■ PROBLEM DETAILS: Turn the lines in each of the records below into a numbered list, leaving out any blank lines.

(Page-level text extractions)
☆ ☆ ☆ ☆ ☆ ☆ ☆

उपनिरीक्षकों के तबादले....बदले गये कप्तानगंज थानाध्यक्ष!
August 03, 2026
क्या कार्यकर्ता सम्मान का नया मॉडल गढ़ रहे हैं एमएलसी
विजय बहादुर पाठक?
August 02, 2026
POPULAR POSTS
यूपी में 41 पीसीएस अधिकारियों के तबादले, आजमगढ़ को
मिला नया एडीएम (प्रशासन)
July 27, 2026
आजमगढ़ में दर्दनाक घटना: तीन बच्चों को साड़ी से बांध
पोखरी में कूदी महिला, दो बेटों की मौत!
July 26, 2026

☆ ☆ ☆ ☆ ☆ ☆ ☆

■ WRITTEN ANSWER:
1. उपनिरीक्षकों के तबादले....बदले गये कप्तानगंज थानाध्यक्ष!
2. August 03, 2026
3. क्या कार्यकर्ता सम्मान का नया मॉडल गढ़ रहे हैं एमएलसी
4. विजय बहादुर पाठक?
5. August 02, 2026
6. POPULAR POSTS
7. यूपी में 41 पीसीएस अधिकारियों के तबादले, आजमगढ़ को
8. मिला नया एडीएम (प्रशासन)
9. July 27, 2026
10. आजमगढ़ में दर्दनाक घटना: तीन बच्चों को साड़ी से बांध
11. पोखरी में कूदी महिला, दो बेटों की मौत!
12. July 26, 2026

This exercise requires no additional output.